MEMPHIS, Tenn., Aug. 30 -- When imatinib (Gleevec) therapy fails in Philadelphia chromosome-positive acute lymphocytic leukemia (ALL), it may be because the B-cells involved lack a critical tumor-suppressor gene, researchers here said.
In animal experiments, the missing gene, combined with cytokine signals in the bone marrow, gave rise to cell populations that were resistant to imatinib and quickly developed into fatal leukemias, according to Charles Sherr, M.D., Ph.D., of St. Jude Children's Research Hospital, and colleagues.

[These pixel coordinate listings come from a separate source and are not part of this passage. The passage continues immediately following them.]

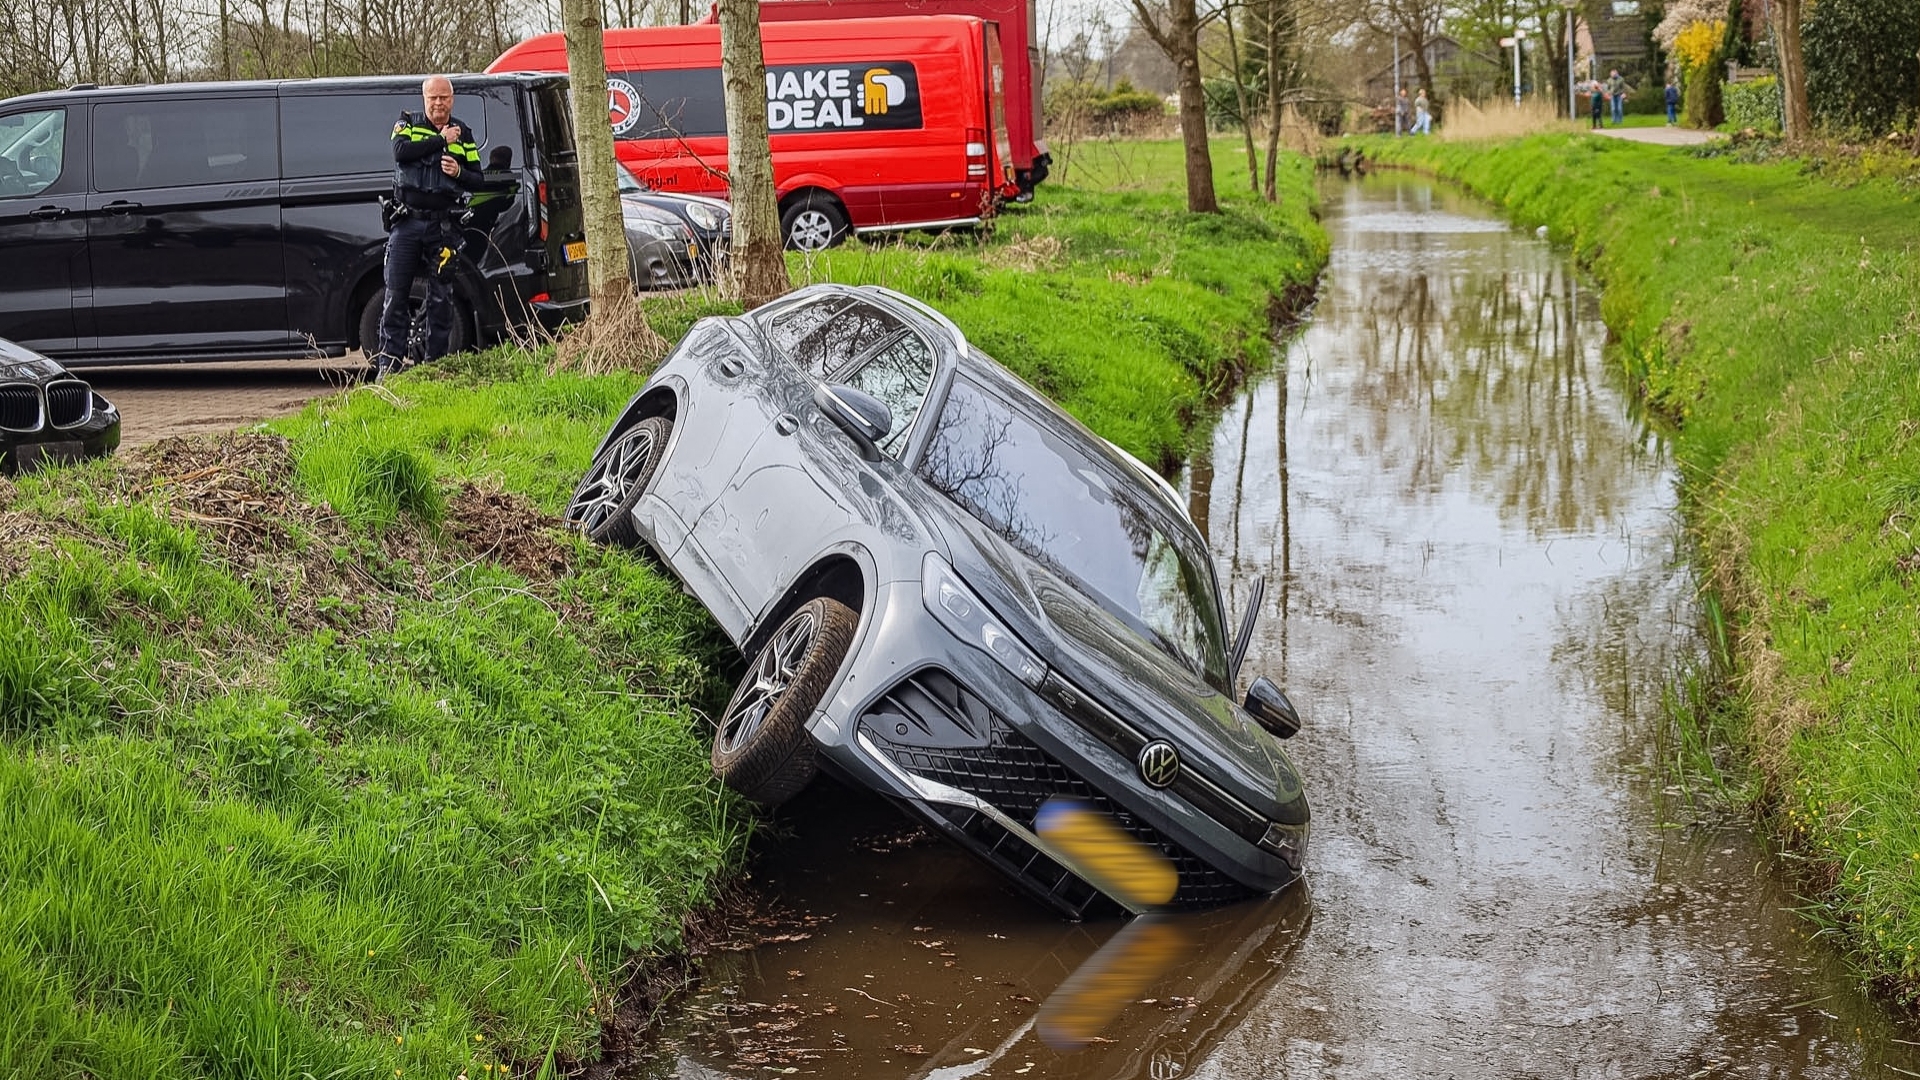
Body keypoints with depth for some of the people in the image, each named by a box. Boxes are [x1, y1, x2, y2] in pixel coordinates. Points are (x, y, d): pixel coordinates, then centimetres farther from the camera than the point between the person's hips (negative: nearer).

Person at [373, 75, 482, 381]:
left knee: (440, 298, 2)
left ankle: (435, 363, 9)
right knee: (396, 295, -1)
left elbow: (478, 181, 11)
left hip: (442, 225, 1)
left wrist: (459, 173, -10)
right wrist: (441, 140, -12)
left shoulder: (463, 134, 12)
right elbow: (400, 152, -14)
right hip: (407, 221, -1)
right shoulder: (408, 124, 8)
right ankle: (388, 364, 2)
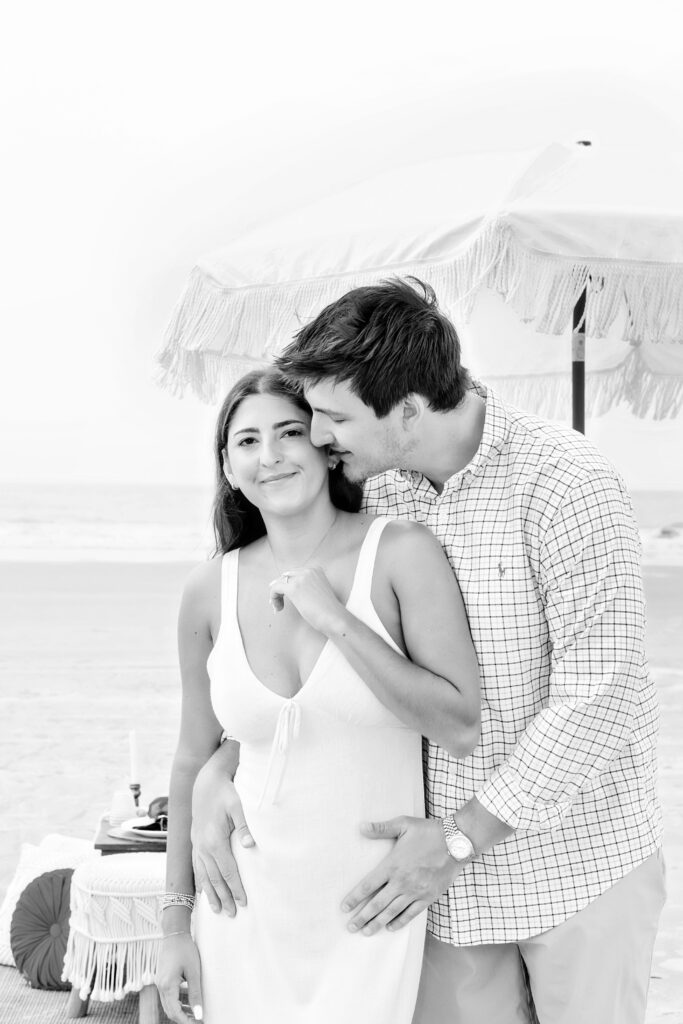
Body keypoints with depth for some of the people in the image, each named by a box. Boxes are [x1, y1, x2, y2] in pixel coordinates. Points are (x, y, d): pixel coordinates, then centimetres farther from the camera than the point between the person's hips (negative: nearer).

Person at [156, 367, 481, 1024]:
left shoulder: (401, 553, -9)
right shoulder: (210, 590, 0)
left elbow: (463, 731, -14)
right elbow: (194, 761, 9)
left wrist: (339, 623, -18)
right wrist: (175, 923, 11)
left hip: (369, 917, -3)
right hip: (248, 910, 3)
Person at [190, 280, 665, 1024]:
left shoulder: (563, 483, -18)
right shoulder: (375, 494, 0)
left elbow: (596, 697, -21)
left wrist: (458, 839, -18)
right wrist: (214, 775, -4)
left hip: (581, 858, -4)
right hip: (453, 873, 5)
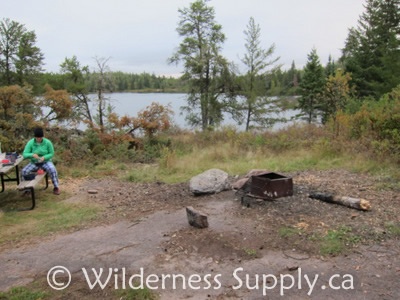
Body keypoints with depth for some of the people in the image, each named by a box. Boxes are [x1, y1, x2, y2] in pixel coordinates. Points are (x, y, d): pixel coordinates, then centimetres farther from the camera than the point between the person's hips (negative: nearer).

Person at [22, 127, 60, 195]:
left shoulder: (48, 142, -12)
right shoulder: (30, 143, -11)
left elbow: (51, 154, -4)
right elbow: (24, 154, -14)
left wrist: (44, 157, -24)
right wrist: (32, 155, -35)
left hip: (46, 162, -2)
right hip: (34, 163, 2)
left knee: (52, 169, -32)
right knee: (24, 171, -23)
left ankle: (56, 187, -16)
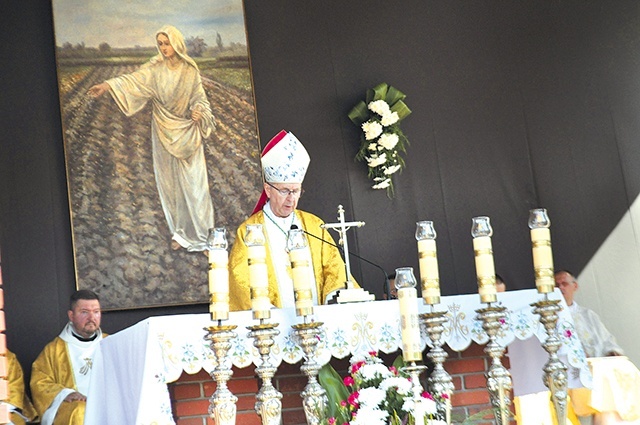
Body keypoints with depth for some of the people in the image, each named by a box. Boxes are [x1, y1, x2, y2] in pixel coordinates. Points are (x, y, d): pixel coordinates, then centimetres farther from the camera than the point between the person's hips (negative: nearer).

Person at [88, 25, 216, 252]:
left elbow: (199, 97, 3)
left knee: (192, 181, -2)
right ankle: (181, 232, 17)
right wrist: (108, 86, -36)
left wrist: (199, 112, -19)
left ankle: (197, 231, 6)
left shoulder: (190, 69, -3)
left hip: (187, 133, -1)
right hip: (164, 131, 2)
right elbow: (134, 80, -19)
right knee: (169, 180, 6)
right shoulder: (155, 68, -4)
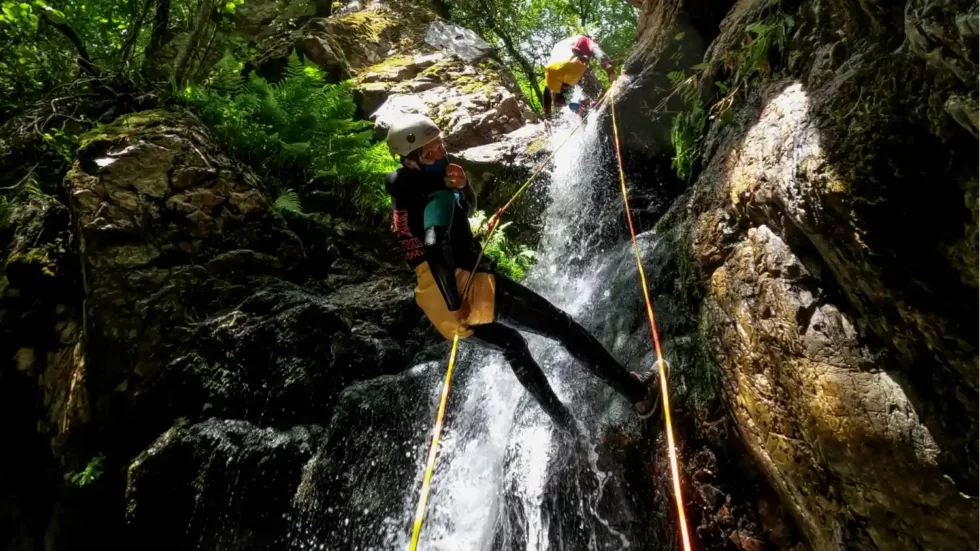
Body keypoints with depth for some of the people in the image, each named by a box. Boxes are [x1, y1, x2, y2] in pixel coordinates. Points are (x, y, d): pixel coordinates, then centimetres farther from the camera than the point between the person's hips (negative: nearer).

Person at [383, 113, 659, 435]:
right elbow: (435, 249, -34)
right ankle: (638, 395, 15)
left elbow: (468, 207, 20)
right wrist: (455, 306, -27)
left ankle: (565, 423, 42)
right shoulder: (438, 196, -16)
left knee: (512, 347, 30)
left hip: (435, 301, 9)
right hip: (472, 288, -9)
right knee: (563, 328, 5)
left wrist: (461, 186, -2)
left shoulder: (402, 195, 12)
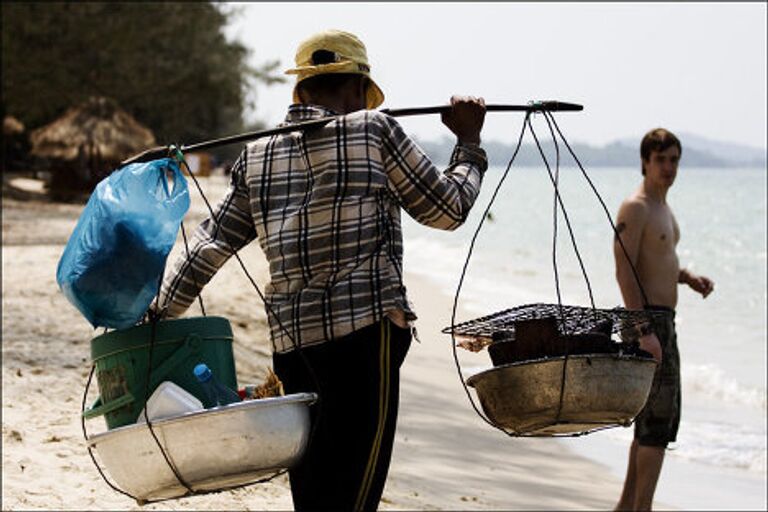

The findings may help explain why imatinib is highly effective in Philadelphia chromosome-positive chronic myelogenous leukemia (CML) but often fails quickly when ALL is caused by the Philadelphia chromosome, Dr. Sherr and colleagues reported in the Sept. 15 issue of Genes & Development.
The difference in response is puzzling, because most cases of CML and about 15% of ALL cases are caused by the Philadelphia chromosome, which generates a chimeric tyrosine kinase called BCR-ABL, the target of imatinib, the researchers noted.
The effect of BCR-ABL expression is uncontrolled cell growth.
To investigate, the researchers added the Philadelphia chromosome to mouse bone marrow cells from animals lacking the Arf tumor suppressor gene, which is also deleted in about 50% of human patients with ALL caused by the Philadelphia chromosome.
Even as few as 20 of the resulting cells, injected into mice, resulted in a fatal case of leukemia within four weeks, Dr. Sherr and colleagues found, and analysis showed that about one in every two cells was capable of generating disease.
That finding rules out the possibility that this form of ALL is caused by rare "cancer stem cells," the researchers said.
When the mice were treated with imatinib -- at 100 mg/kg twice daily -- the drug had little or no effect, even though that dose induces durable remissions of CML in mouse models, the researchers said.
But surprisingly, B-cells recovered from the moribund mice were fully sensitive to imatinib in vitro, Dr. Sherr and colleagues found, implying that host factors are also involved in resistance.
To test that idea, the researchers created transgenic mice lacking Arf -- and also lacking part of the receptor for interleukin-7.
When the animals were challenged with BCR-ABL cells, they were more sensitive to imatinib and several had prolonged remission, surviving for up to 180 days, the researchers found.
The researchers suggested that in CML -- which arises in bone marrow stem cells -- deletions of the Arf gene play no role, because the locus is usually turned off in any case.
But the cells involved in ALL appear to be committed lymphoid progenitors in which the gene can be activated. If the Philadelphia chromosome is present, deleting the gene may lead to imatinib resistance, they suggested.
The findings confirm the importance of the Arf gene, noted Kenneth Dorshkind, Ph.D., and Owen Witte, M.D., both of the University of California at Los Angeles.
But the most important result is the "demonstration that signals from the hematopoietic microenvironment also play a critical role in promoting the growth of leukemic cells," they said in an accompanying commentary.
"The challenge is to now exploit this observation to develop additional therapies," they said.